------ LISTED RECORDS

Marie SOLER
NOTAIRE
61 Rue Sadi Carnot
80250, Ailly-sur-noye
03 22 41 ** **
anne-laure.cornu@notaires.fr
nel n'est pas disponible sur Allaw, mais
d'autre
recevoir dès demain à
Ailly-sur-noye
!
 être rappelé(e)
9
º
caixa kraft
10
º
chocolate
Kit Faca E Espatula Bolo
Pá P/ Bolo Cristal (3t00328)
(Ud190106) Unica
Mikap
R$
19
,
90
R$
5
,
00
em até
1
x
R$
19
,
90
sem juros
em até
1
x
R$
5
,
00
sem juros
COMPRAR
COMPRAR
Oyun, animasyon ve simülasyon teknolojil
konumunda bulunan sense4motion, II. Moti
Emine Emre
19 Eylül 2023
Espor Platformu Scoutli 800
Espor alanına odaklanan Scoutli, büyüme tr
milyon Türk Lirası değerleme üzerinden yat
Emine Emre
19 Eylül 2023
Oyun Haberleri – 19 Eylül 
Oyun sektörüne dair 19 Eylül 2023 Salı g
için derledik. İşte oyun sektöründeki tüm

------------
------ LISTED RECORDS

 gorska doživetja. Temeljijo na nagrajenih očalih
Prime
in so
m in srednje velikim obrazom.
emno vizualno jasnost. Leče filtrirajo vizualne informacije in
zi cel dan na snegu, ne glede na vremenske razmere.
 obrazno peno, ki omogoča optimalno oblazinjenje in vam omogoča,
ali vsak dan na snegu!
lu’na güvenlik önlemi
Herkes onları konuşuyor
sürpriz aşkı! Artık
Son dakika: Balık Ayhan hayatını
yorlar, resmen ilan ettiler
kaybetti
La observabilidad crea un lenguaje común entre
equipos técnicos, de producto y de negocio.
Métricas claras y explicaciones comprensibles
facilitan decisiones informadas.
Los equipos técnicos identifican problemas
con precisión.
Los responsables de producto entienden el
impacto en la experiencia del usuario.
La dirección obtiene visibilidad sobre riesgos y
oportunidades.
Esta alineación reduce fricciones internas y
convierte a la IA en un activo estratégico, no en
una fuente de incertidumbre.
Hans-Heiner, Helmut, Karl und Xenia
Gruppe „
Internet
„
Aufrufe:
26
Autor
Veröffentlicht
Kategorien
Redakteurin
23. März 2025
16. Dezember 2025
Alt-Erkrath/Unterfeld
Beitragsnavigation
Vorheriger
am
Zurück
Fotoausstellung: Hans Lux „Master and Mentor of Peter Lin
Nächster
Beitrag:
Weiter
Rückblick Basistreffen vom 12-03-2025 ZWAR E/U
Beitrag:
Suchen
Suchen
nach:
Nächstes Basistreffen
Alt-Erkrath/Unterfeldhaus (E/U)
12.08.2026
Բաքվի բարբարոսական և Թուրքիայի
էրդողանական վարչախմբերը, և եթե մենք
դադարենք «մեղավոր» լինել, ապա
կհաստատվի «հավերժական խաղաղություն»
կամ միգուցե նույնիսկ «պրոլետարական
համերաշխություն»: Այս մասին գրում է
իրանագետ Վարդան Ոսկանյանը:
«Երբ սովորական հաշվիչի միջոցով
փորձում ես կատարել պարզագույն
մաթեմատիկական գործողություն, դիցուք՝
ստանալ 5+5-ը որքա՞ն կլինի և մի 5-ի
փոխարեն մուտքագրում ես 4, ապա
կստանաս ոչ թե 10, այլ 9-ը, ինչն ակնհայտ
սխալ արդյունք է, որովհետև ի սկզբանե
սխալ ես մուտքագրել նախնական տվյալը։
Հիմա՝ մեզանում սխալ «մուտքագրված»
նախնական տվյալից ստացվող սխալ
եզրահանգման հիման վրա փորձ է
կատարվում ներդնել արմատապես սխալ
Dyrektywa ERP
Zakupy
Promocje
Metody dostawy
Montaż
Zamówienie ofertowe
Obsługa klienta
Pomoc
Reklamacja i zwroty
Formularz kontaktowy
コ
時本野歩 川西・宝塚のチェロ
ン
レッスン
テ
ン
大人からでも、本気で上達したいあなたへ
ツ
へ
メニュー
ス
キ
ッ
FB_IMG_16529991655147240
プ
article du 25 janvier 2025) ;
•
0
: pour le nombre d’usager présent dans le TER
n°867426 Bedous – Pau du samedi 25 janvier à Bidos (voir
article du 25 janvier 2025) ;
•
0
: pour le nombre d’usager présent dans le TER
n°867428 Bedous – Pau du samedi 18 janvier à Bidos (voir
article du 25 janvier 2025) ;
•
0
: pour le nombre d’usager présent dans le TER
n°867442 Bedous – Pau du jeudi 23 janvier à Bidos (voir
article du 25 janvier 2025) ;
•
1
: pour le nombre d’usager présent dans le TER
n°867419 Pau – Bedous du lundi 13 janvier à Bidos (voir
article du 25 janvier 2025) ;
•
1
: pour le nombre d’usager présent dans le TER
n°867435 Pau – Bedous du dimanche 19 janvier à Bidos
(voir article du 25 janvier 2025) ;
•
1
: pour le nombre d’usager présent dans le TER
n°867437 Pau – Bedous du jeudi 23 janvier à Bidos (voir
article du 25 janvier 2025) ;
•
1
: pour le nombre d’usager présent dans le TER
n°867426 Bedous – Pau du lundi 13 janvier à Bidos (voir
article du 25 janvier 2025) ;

------------

> **PROBLEM DETAILS**
From the data above, give the number of lines that hold "producto", without anything else.

> **SOLUTION TO THIS TASK**
2